Mevlid nedir? Mevlid günü nedir? Mevlidin dini hükmü nedir? İslam’da mevlid kandili nedir?

Mevlid, “doğum vakti” demektir. “Milad” da böyledir. Mevlid, Peygamberimizin doğum zamanına, Milad da Hz. İsa’nın doğum tarihine özgü birer örf olarak kullanılmışlardır.

Peygamberimiz, Miladi 571 yılı Nisan ayının 20’nci gününe rastlayan Rebiulevvel ayının 12’nci gecesi sabaha karşı Mekkei Mükerreme’de Daru’tTebâbia denilen evde doğmuştur.

Peygamberimizin babası Abdulmuttalib’in oğlu Abdullah, annesi ise Vehb’in kızı Âmine’dir.

Peygamberimizi önce annesi emzirdi. Daha sonra Ebû Leheb’in azadlı kölesi Süveybe tarafından emzirildi. Fakat asıl sütannesi Halime’dir.

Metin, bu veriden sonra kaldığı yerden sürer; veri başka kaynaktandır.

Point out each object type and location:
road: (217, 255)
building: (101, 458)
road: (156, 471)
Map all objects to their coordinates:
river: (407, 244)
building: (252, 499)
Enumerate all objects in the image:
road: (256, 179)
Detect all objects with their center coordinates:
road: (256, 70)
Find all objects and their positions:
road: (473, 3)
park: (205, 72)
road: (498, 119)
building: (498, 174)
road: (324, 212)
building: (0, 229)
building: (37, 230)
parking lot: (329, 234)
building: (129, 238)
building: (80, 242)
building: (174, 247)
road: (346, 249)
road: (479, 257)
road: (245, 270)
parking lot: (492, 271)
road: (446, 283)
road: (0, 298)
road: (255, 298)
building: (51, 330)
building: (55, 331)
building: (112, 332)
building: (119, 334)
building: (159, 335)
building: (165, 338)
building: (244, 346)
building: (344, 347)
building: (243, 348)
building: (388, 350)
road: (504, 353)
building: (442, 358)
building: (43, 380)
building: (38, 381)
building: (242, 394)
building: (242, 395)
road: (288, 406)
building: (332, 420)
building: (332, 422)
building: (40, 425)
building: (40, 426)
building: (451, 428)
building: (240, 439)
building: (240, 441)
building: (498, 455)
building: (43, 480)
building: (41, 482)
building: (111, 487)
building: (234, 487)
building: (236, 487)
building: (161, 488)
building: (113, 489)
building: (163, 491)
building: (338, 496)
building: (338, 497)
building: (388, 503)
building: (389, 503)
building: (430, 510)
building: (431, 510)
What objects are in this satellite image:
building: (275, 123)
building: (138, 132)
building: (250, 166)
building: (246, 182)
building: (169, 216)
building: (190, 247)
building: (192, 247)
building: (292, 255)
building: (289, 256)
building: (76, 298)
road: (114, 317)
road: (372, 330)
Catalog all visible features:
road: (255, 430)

Peygamberimizin adı Muhammed’dir. Bu adı kendisine dedesi Abdulmuttalib vermiştir.

Onun en meşhur adları Muhammed ile Ahmed’dir. Bu adlar Kur’anı Kerim’de de geçmektedir. Muhammed adı Fetih suresinde geçmekte, Ahmed adı da Saf suresinin 6’ncı ayetinde şöyle haber verilmektedir:

“Hani, Meryem oğlu İsa, ‘Ey İsrailoğulları! Şüphesiz ben, Allah’ın size, benden önce gelen Tevrat’ı doğrulayıcı ve benden sonra gelecek, Ahmed adında bir peygamberi müjdeleyici (olarak gönderdiği) peygamberiyim’ demişti. Fakat (İsa) onlara apaçık mucizeleri getirince, ‘Bu, apaçık bir sihirdir’ dediler.”

Peygamberimiz doğmadan önce Hz. İsa’nın tebliğ ettiği din bozulmuştu. Hıristiyanlar Tevhid’den Teslis’e (üçleme, yani üç ayrı kişinin, tek Tanrıda birleşmesi) dönmüşlerdi. Araplar ise taştan, ağaçtan yaptıkları putlara tapıyorlardı. Kâbe’nin içi dışı putlarla dolmuştu.

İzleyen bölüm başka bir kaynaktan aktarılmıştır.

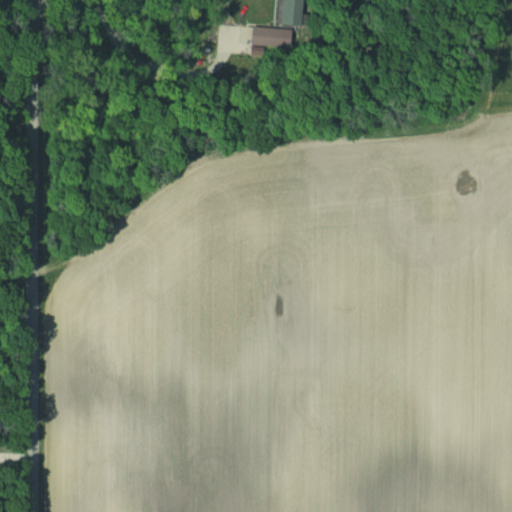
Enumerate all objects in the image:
building: (287, 11)
building: (270, 36)
road: (114, 47)
road: (32, 255)
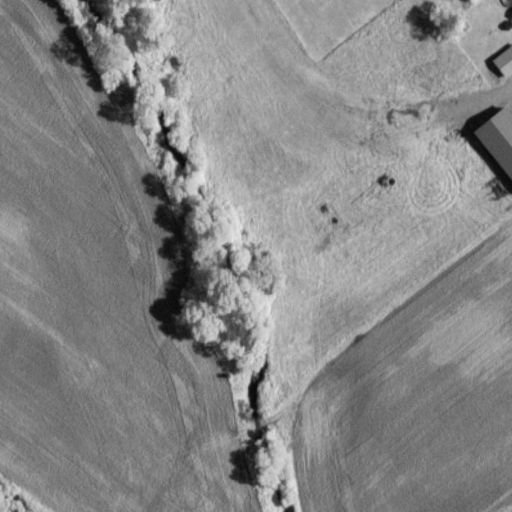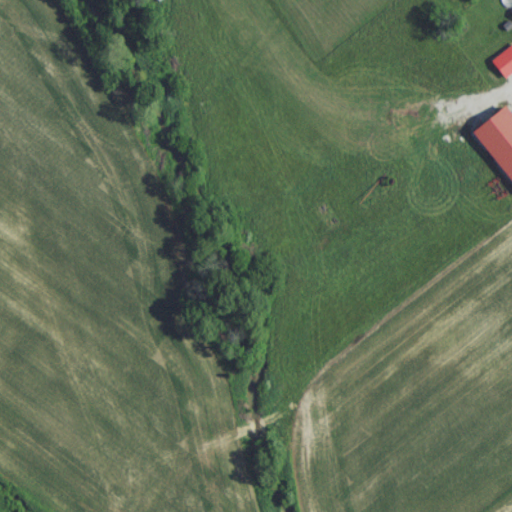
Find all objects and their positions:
building: (157, 2)
building: (511, 20)
building: (502, 68)
building: (496, 148)
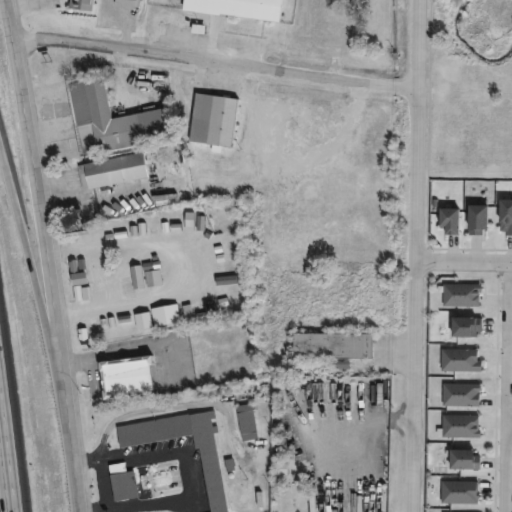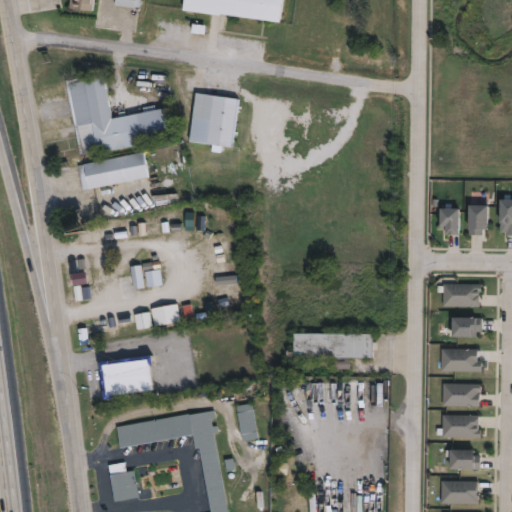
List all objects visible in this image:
building: (131, 2)
building: (128, 3)
building: (85, 4)
building: (84, 5)
building: (245, 7)
building: (240, 8)
road: (214, 65)
building: (113, 120)
building: (114, 120)
building: (214, 120)
building: (218, 120)
building: (114, 171)
building: (115, 171)
building: (504, 214)
building: (474, 218)
building: (507, 218)
building: (445, 219)
building: (481, 219)
building: (453, 222)
road: (20, 228)
road: (40, 255)
road: (417, 256)
road: (464, 261)
road: (175, 266)
building: (101, 281)
building: (465, 294)
building: (463, 295)
building: (119, 325)
building: (468, 327)
building: (472, 327)
road: (133, 336)
building: (334, 345)
building: (338, 345)
building: (462, 360)
building: (465, 360)
building: (131, 376)
building: (129, 377)
building: (463, 395)
building: (466, 395)
building: (249, 422)
building: (250, 422)
building: (462, 426)
building: (465, 426)
road: (359, 431)
building: (186, 444)
building: (186, 446)
building: (466, 459)
building: (465, 460)
road: (197, 472)
building: (171, 480)
road: (3, 481)
building: (125, 482)
building: (125, 483)
building: (461, 492)
building: (461, 492)
road: (511, 495)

İnsanlar her türlü değer ölçülerini yitirmiş, yollarını şaşırmışlardı. Küfür ve haksızlık gönülleri karartmış, Allah’a giden yoldan uzaklaştırmıştı. Sosyal hayat bozulmuş, ahlak tamamen kokuşmuştu. Kadınlar esir muamelesi görüyor, bir eşya gibi alınıp satılıyor, kız çocukları acımasızca diri diri toprağa gömülüyordu.

İşte Peygamberimiz öyle bir zamanda dünyaya gelmişti.

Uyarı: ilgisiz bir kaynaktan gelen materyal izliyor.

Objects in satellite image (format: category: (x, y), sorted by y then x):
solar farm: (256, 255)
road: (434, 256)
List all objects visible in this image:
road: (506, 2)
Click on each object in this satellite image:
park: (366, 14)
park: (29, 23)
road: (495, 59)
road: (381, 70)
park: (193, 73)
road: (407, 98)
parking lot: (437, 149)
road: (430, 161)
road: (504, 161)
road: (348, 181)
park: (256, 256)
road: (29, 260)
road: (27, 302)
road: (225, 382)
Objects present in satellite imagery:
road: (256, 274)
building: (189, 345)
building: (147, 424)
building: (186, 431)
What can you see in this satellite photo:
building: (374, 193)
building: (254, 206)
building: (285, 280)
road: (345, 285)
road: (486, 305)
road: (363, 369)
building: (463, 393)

Bu gecenin sabahı gerçekten feyizli bir sabahtı. İnsanlık için yepyeni bir gün doğmuş, aydınlık bir devir açılmıştı. Bir fazilet güneşi ve hidayet meşalesi olan Peygamberimizin doğumu, Allah’ın bütün insanlara en büyük nimetlerinden birisidir.

Bu hususta Kur’anı Kerim’de şöyle buyrulmuştur:

İçlerinden, kendilerine, Allah’ın ayetlerini okuyan, kendilerini temizleyen, kendilerine kitap ve hikmeti öğreten bir Peygamber göndermekle Allah, müminlere büyük bir lütufta bulunmuştur.”

Bunun içindir ki Müslümanlar bu kutlu geceye büyük ilgi gösterir. Onu ibadetlerle ihya etmeye çalışır, yoksulları ve kimsesiz çocukları sevindirirler.